バーニー教授は希少性があり、模倣困難な資源を持った者は持続的に競争優位に立てると言っています。
淡水域では私たちのご先祖様は板皮類の追撃を逃れ競争優位に立ったようです。
先に紹介した、「ポーターVS.バーニー論争の構図」ではポジショニング・アプローチと資源アプローチの対立点や相違点が強調されていますが、ご先祖様はそのようなことは一向にお構いなしです。
双方のアプローチを「同時」に採用したのでした。
「ゲーム・アプローチ 学習アプローチ」
また、ご先祖様が川という淡水域に入ったのは他の生物との係り合いで入っていますので(板皮類だけではなく先に上陸を果たし土壌を安定化させた植物など)ゲーム・アプローチも当然採用しています。
実は進化論とゲームの理論は親和性が高いのです(進化ゲームという研究分野があります)。
また、トライアンドエラーを繰り返しながら資源を蓄積していきましたので学習アプローチの要素も入っています。つまり、進化とは4つのアプローチが統合された事象なのです。
「資源アプローチ」
当時の淡水域には雨季と乾季があったようです。乾季には水が干上がり水温が高くなると水分中の酸素濃度が少なくなります。
さらに、バクテリアが水中の有機物を分解するとき大量の酸素を消費しますので、酸欠に追い打ちをかけます。
この困難に対処するためにご先祖様は肺を発達させました。
「ゲーム・アプローチ」
さて、板皮類の追撃をかわし、川に入ったのですが、そこでもやがて競争が激化し、強い魚が登場します。
ハイネリアという魚の歯の大きさは8センチもあり、一緒に見つかった化石から推定すると、体長は何と8メートル。
肺をもった魚の中で最強で、まさに川の王者です。
ご先祖様に勝ち目はありません。中国に「三十六計以走(=逃げる)為上計」という諺があります。
そうです、ここでも逃げるが勝ちです。
「ポジショニング・アプローチ 資源アプローチ」
そこで、ご先祖様は大きな魚が入ってこられない浅瀬や水辺に逃げ込みます。
落葉というと「葉」だけが落ちることを意味しますが、当時の木は枝ごと落葉していましたので、浅瀬は枝だらけでした。
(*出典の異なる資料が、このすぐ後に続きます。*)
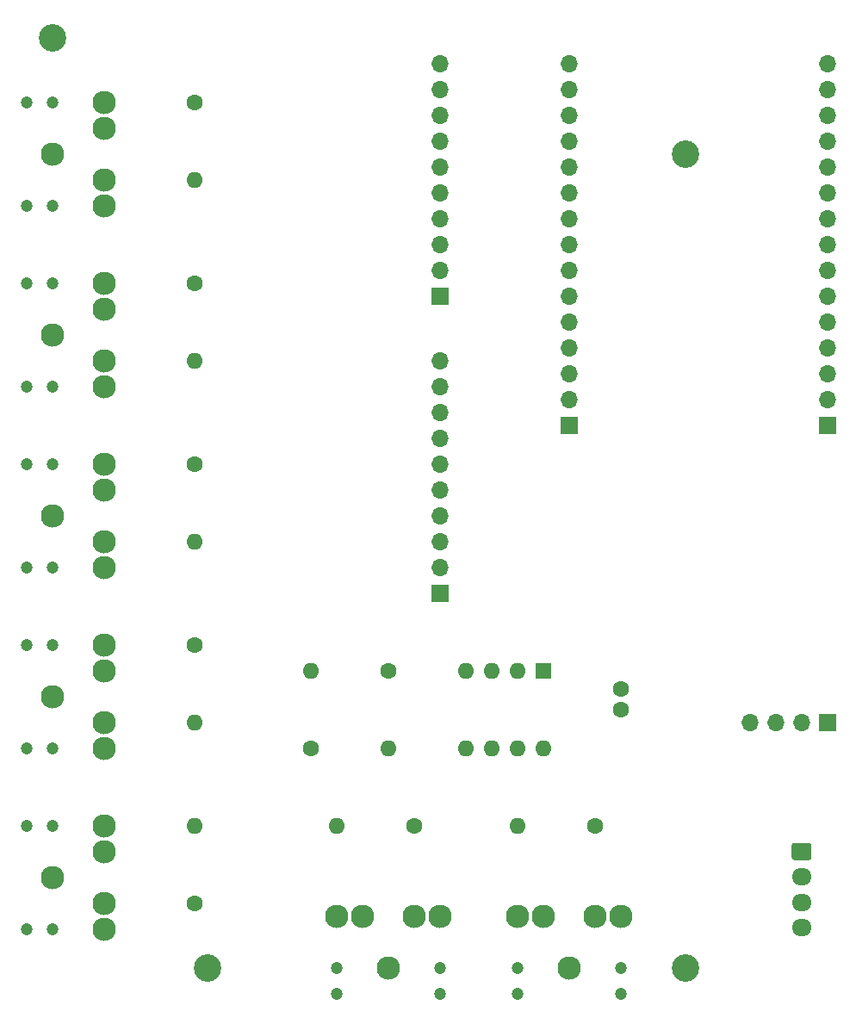
<source format=gbr>
%TF.GenerationSoftware,KiCad,Pcbnew,(5.1.9)-1*%
%TF.CreationDate,2021-03-31T06:49:38+07:00*%
%TF.ProjectId,Rev.1a,5265762e-3161-42e6-9b69-6361645f7063,rev?*%
%TF.SameCoordinates,Original*%
%TF.FileFunction,Soldermask,Bot*%
%TF.FilePolarity,Negative*%
%FSLAX46Y46*%
G04 Gerber Fmt 4.6, Leading zero omitted, Abs format (unit mm)*
G04 Created by KiCad (PCBNEW (5.1.9)-1) date 2021-03-31 06:49:38*
%MOMM*%
%LPD*%
G01*
G04 APERTURE LIST*
%ADD10C,2.700000*%
%ADD11O,1.700000X1.700000*%
%ADD12R,1.700000X1.700000*%
%ADD13C,1.200000*%
%ADD14C,2.300000*%
%ADD15C,1.600000*%
%ADD16O,1.600000X1.600000*%
%ADD17R,1.600000X1.600000*%
%ADD18O,1.950000X1.700000*%
G04 APERTURE END LIST*
D10*
%TO.C,REF\u002A\u002A*%
X118110000Y-41910000D03*
%TD*%
%TO.C,REF\u002A\u002A*%
X118110000Y-121920000D03*
%TD*%
%TO.C,REF\u002A\u002A*%
X71120000Y-121920000D03*
%TD*%
%TO.C,REF\u002A\u002A*%
X55880000Y-30480000D03*
%TD*%
D11*
%TO.C,U3*%
X93980000Y-62230000D03*
X93980000Y-64770000D03*
X93980000Y-67310000D03*
X93980000Y-69850000D03*
X93980000Y-72390000D03*
X93980000Y-74930000D03*
X93980000Y-77470000D03*
X93980000Y-80010000D03*
X93980000Y-82550000D03*
D12*
X93980000Y-85090000D03*
%TD*%
%TO.C,U4*%
X93980000Y-55880000D03*
D11*
X93980000Y-53340000D03*
X93980000Y-50800000D03*
X93980000Y-48260000D03*
X93980000Y-45720000D03*
X93980000Y-43180000D03*
X93980000Y-40640000D03*
X93980000Y-38100000D03*
X93980000Y-35560000D03*
X93980000Y-33020000D03*
%TD*%
D13*
%TO.C,J3*%
X53340000Y-118110000D03*
X53340000Y-107950000D03*
X55880000Y-107950000D03*
X55880000Y-118110000D03*
D14*
X55880000Y-113030000D03*
X60960000Y-118110000D03*
X60960000Y-115570000D03*
X60960000Y-110490000D03*
X60960000Y-107950000D03*
%TD*%
%TO.C,J7*%
X60960000Y-36830000D03*
X60960000Y-39370000D03*
X60960000Y-44450000D03*
X60960000Y-46990000D03*
X55880000Y-41910000D03*
D13*
X55880000Y-46990000D03*
X55880000Y-36830000D03*
X53340000Y-36830000D03*
X53340000Y-46990000D03*
%TD*%
D14*
%TO.C,J2*%
X83820000Y-116840000D03*
X86360000Y-116840000D03*
X91440000Y-116840000D03*
X93980000Y-116840000D03*
X88900000Y-121920000D03*
D13*
X93980000Y-121920000D03*
X83820000Y-121920000D03*
X83820000Y-124460000D03*
X93980000Y-124460000D03*
%TD*%
%TO.C,J6*%
X53340000Y-64770000D03*
X53340000Y-54610000D03*
X55880000Y-54610000D03*
X55880000Y-64770000D03*
D14*
X55880000Y-59690000D03*
X60960000Y-64770000D03*
X60960000Y-62230000D03*
X60960000Y-57150000D03*
X60960000Y-54610000D03*
%TD*%
D13*
%TO.C,J1*%
X111760000Y-124460000D03*
X101600000Y-124460000D03*
X101600000Y-121920000D03*
X111760000Y-121920000D03*
D14*
X106680000Y-121920000D03*
X111760000Y-116840000D03*
X109220000Y-116840000D03*
X104140000Y-116840000D03*
X101600000Y-116840000D03*
%TD*%
%TO.C,J5*%
X60960000Y-72390000D03*
X60960000Y-74930000D03*
X60960000Y-80010000D03*
X60960000Y-82550000D03*
X55880000Y-77470000D03*
D13*
X55880000Y-82550000D03*
X55880000Y-72390000D03*
X53340000Y-72390000D03*
X53340000Y-82550000D03*
%TD*%
%TO.C,J4*%
X53340000Y-100330000D03*
X53340000Y-90170000D03*
X55880000Y-90170000D03*
X55880000Y-100330000D03*
D14*
X55880000Y-95250000D03*
X60960000Y-100330000D03*
X60960000Y-97790000D03*
X60960000Y-92710000D03*
X60960000Y-90170000D03*
%TD*%
D12*
%TO.C,<-----25.4mm----->*%
X132080000Y-68580000D03*
D11*
X132080000Y-66040000D03*
X132080000Y-63500000D03*
X132080000Y-60960000D03*
X132080000Y-58420000D03*
X132080000Y-55880000D03*
X132080000Y-53340000D03*
X132080000Y-50800000D03*
X132080000Y-48260000D03*
X132080000Y-45720000D03*
X132080000Y-43180000D03*
X132080000Y-40640000D03*
X132080000Y-38100000D03*
X132080000Y-35560000D03*
X132080000Y-33020000D03*
%TD*%
D12*
%TO.C,ESP32/ESP8266*%
X106680000Y-68580000D03*
D11*
X106680000Y-66040000D03*
X106680000Y-63500000D03*
X106680000Y-60960000D03*
X106680000Y-58420000D03*
X106680000Y-55880000D03*
X106680000Y-53340000D03*
X106680000Y-50800000D03*
X106680000Y-48260000D03*
X106680000Y-45720000D03*
X106680000Y-43180000D03*
X106680000Y-40640000D03*
X106680000Y-38100000D03*
X106680000Y-35560000D03*
X106680000Y-33020000D03*
%TD*%
D15*
%TO.C,R3*%
X69850000Y-115570000D03*
D16*
X69850000Y-107950000D03*
%TD*%
%TO.C,R7*%
X69850000Y-44450000D03*
D15*
X69850000Y-36830000D03*
%TD*%
D16*
%TO.C,R2*%
X83820000Y-107950000D03*
D15*
X91440000Y-107950000D03*
%TD*%
%TO.C,R6*%
X69850000Y-54610000D03*
D16*
X69850000Y-62230000D03*
%TD*%
%TO.C,R1*%
X101600000Y-107950000D03*
D15*
X109220000Y-107950000D03*
%TD*%
%TO.C,R5*%
X69850000Y-72390000D03*
D16*
X69850000Y-80010000D03*
%TD*%
D15*
%TO.C,R4*%
X69850000Y-90170000D03*
D16*
X69850000Y-97790000D03*
%TD*%
%TO.C,R8*%
X88900000Y-100330000D03*
D15*
X88900000Y-92710000D03*
%TD*%
%TO.C,R9*%
X81280000Y-100330000D03*
D16*
X81280000Y-92710000D03*
%TD*%
D17*
%TO.C,U1*%
X104140000Y-92710000D03*
D16*
X96520000Y-100330000D03*
X101600000Y-92710000D03*
X99060000Y-100330000D03*
X99060000Y-92710000D03*
X101600000Y-100330000D03*
X96520000Y-92710000D03*
X104140000Y-100330000D03*
%TD*%
D11*
%TO.C,U5*%
X124460000Y-97790000D03*
X127000000Y-97790000D03*
X129540000Y-97790000D03*
D12*
X132080000Y-97790000D03*
%TD*%
%TO.C,U6*%
G36*
G01*
X128815000Y-109640000D02*
X130265000Y-109640000D01*
G75*
G02*
X130515000Y-109890000I0J-250000D01*
G01*
X130515000Y-111090000D01*
G75*
G02*
X130265000Y-111340000I-250000J0D01*
G01*
X128815000Y-111340000D01*
G75*
G02*
X128565000Y-111090000I0J250000D01*
G01*
X128565000Y-109890000D01*
G75*
G02*
X128815000Y-109640000I250000J0D01*
G01*
G37*
D18*
X129540000Y-112990000D03*
X129540000Y-115490000D03*
X129540000Y-117990000D03*
%TD*%
D15*
%TO.C,C1*%
X111760000Y-94520000D03*
X111760000Y-96520000D03*
%TD*%
M02*

</source>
そこで、これらの枯れ枝をかき分けて進めるように、ヒレを手足のように進化させたアカンソステガに進化します。
ちょうどオオサンショウウオのような感じです。
もうお分かりの通り、ここでもご先祖様はポジショニング・アプローチと資源アプローチを統合的に採用しています。
これで、上陸の準備はできました。3億6千万年~3億5千万年前、私たちの直系のご先祖様は上陸を果たしました。
一緒に川に入って肺を発達させた魚は、肺を鰾(浮袋とも書く)に進化させ海へと戻り、大繁盛しています。
現在、私たちの食卓にのぼる魚のほとんどが、川から海に帰った魚の子孫です。
(参考文献)
地球大進化3 NHK出版 2004年6月
生命40億年全史 草思社 2003年10月
地球のはじまりからダイジェスト 地球の仕組みと生命進化の46億年 西本昌司 合同出版 2006年1月
上陸作戦で採用されたアプローチを図にまとめてみます
「理論が統合化された事象があるのですから、理論を統合することができる」と推論する方がむしろ自然ではないでしょうか。
統合化された事象の枠組みを探りだして、その枠組みをヒントにすれば統合できてしまうということを「上陸作戦」は示唆しています。